Perimeter Solutions (PRM) is a company which fire safety products such as foams and fire retardants to prevent wildfires.
Previously I had looked into this company a couple of times after some solid earnings results but my general impression was that the wildfire season was unpredictable and revenue would be lumpy. However, with the recent LA fires I believe this companies products may become in higher demand. I like that this company’s products have a beneficial impact as they say “failure in this business is measured in lives and property”.
Here’s what I wrote about this company on previous monthly writeups,
They are a global provider of firefighting products. 2B market cap with just 219 employees. Even though they put up some big numbers the revenue is all over the map, 44M → 76M → 143M → 60M → 59M → 127M. While there is a lot of seasonality for the product especially during fire season, there is so much variability when it comes to this business. A lot depends how bad the forrest fires are each year.
Revenue is 288M with 102% yoy growth as they sell fire safety specialty products. They’ve had a huge jump up in revenue sequentially the last year but they still have lumpy results on EBITDA and net income. It turns out this lumpiness is from “Founders Advisory fees” and in one quarter there was 184M of these and other quarters this is a negative number. I’m not really clear why these advisory fees are so massive.
Currently Perimeter’s products are the only qualified products for use by the USDA Forest Service, and the Forest Service along with the state of California are the two biggest customers. The name of the game seems to be creating the most environmentally friendly product that works against fires. There is a white paper on their website explaining the evolution of fire retardants.
The company also has gotten increasingly international with about 80% of sales being US based from the IPO in 2020, to 65% US based as of today. Having some customers in the Southern hemisphere helps balance out the revenue, although there is still a ton of seasonality in this business with Q3 being a boom quarter typically.
Some of the more impressive points on this company from their last Q3 earnings include,
- fire safety +113% yoy, 252M
- specialty products +50% yoy, 37M
- adj EBITDA +177%, 170M
- FCF of 179M
- gross margin 63%, a record for the company
My biggest concerns for this company are,
- Their founding is a bit complex as they recently re-domiciled from Luxembourg to Delaware.
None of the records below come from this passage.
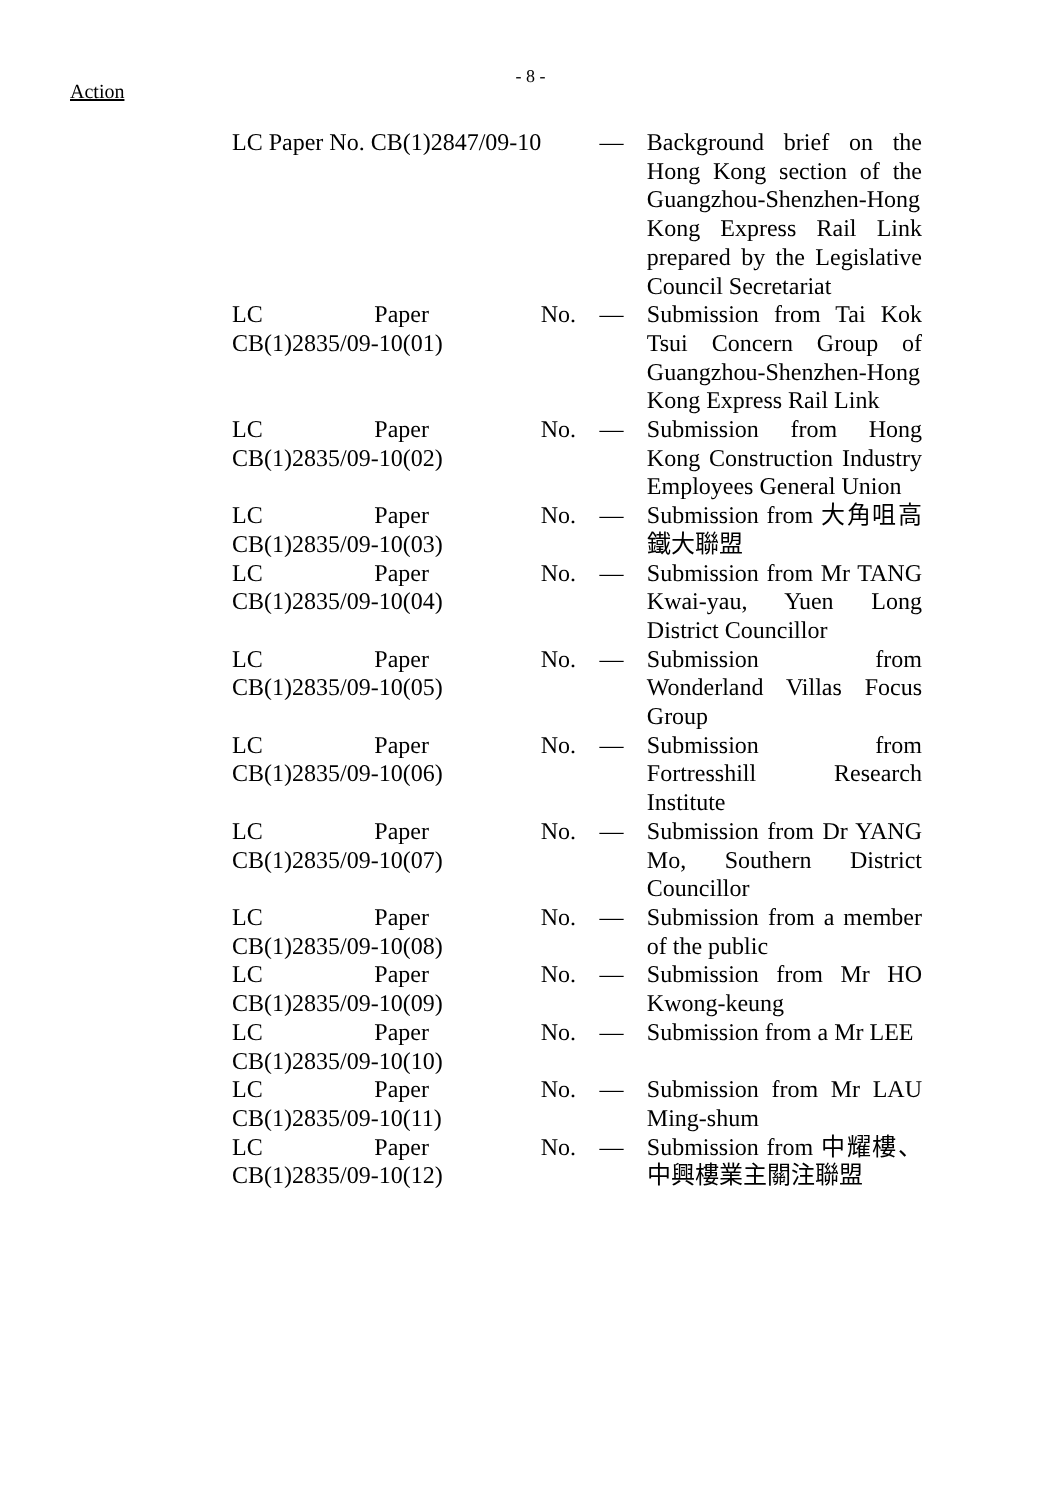- 8 -
Action
| LC Paper No. CB(1)2847/09-10 | — | Background brief on the Hong Kong section of the Guangzhou-Shenzhen-Hong Kong Express Rail Link prepared by the Legislative Council Secretariat |
| LC Paper No. CB(1)2835/09-10(01) | — | Submission from Tai Kok Tsui Concern Group of Guangzhou-Shenzhen-Hong Kong Express Rail Link |
| LC Paper No. CB(1)2835/09-10(02) | — | Submission from Hong Kong Construction Industry Employees General Union |
| LC Paper No. CB(1)2835/09-10(03) | — | Submission from 大角咀高鐵大聯盟 |
| LC Paper No. CB(1)2835/09-10(04) | — | Submission from Mr TANG Kwai-yau, Yuen Long District Councillor |
| LC Paper No. CB(1)2835/09-10(05) | — | Submission from Wonderland Villas Focus Group |
| LC Paper No. CB(1)2835/09-10(06) | — | Submission from Fortresshill Research Institute |
| LC Paper No. CB(1)2835/09-10(07) | — | Submission from Dr YANG Mo, Southern District Councillor |
| LC Paper No. CB(1)2835/09-10(08) | — | Submission from a member of the public |
| LC Paper No. CB(1)2835/09-10(09) | — | Submission from Mr HO Kwong-keung |
| LC Paper No. CB(1)2835/09-10(10) | — | Submission from a Mr LEE |
| LC Paper No. CB(1)2835/09-10(11) | — | Submission from Mr LAU Ming-shum |
| LC Paper No. CB(1)2835/09-10(12) | — | Submission from 中耀樓、中興樓業主關注聯盟 |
There was a holding company involved in the merger to create Perimeter solutions called EverArc, and they pay “Founder Advisory Fees” to them which is why the company’s net income is negative this past quarter.
- My investment here is making a prediction that sales will be increasing because of the fires happening in the off season. Typically I like to avoid making any predictions and let company results drive my decisions, but in this case I believe governments may be eager to stock up on these products.
- 800M of debt, and 200M of cash. The debt comes from an acquisition a few years ago called Invictus. However, the long term rate is attractively low on this loan so I do not expect them to be looking to pay back early. On the positive side, the shares outstanding for PRM has gone down since IPO, and I believe this is from buybacks.
Here is a video showing how one of their products works to spray trees as a preventative measure,
Reviewing some items from the last Q3 report back in November 2024,
- three main product lines: retardants, suppressants, specialty products - all of which share very attractive structural traits
- “the reason every meaningful retardant program globally partners with Perimeter is our unfailing service record”
- in the midst of busiest Canadian wildfire season on record
- Perimeter helping with Yellowknife fires and Northwest Territories
- similar examples from all corners of the world including North America, Central and South America, Europe, Middle East, Australia, and Asia
- deployed a dozen Mobile Retardant Bases or MRBs to states including California, Washington, Oregon, Idaho, Wyoming, and Oklahoma
- reinvesting in the business via both OpEx and CapEx
- “2023 destock activity is behind us”
- expecting to complete transition from Luxembourg to Delaware in later November
- “as of Q3, we were levered 1.7x net debt to LTM adjusted EBITDA” (doesn’t sound very encouraging but the debt is from buying a company, and the debt has a low interest rate)
- analyst “I assume given the strength in the fire season, you probably couldn’t fill all the orders you had”
- CEO, “certainly periods in Q3 where the entire aerial firefighting industry was running at max capacity”
- “we could have sold more Retardants had there been more industry capacity”, “now on a go forward basis, there is capacity very consistently being added”
- CalFire is planning to double capacity over the next few years and put the first large air tanker into service in the 2024 fire season
- increasing capacity at air bases, means adding more loading pits
- “Central America is a good market for us”
- Europe, the Middle East, Asia are important, many countries in those markets are very important for us
- Australia is a very important market for us
I am impressed that this company was has what seems to be a very strong foothold in a niche business. They seem like a company which can provide effective solutions to combat wildfires in California and elsewhere. I believe this company has a positive mission which is protecting lives and property.
Currently I have a very small position in this company. What is holding me back is some of the items surrounding the founding of the company and accounting for advisory fees in a strange way. I was looking at some of the details surrounding this in the S1 filing from a few years ago and will look to update the thread when I learn more.
Overall, this company seems promising, and they may have a tailwind because of current events. Still I want to be cautious on a prediction that they could get more business soon.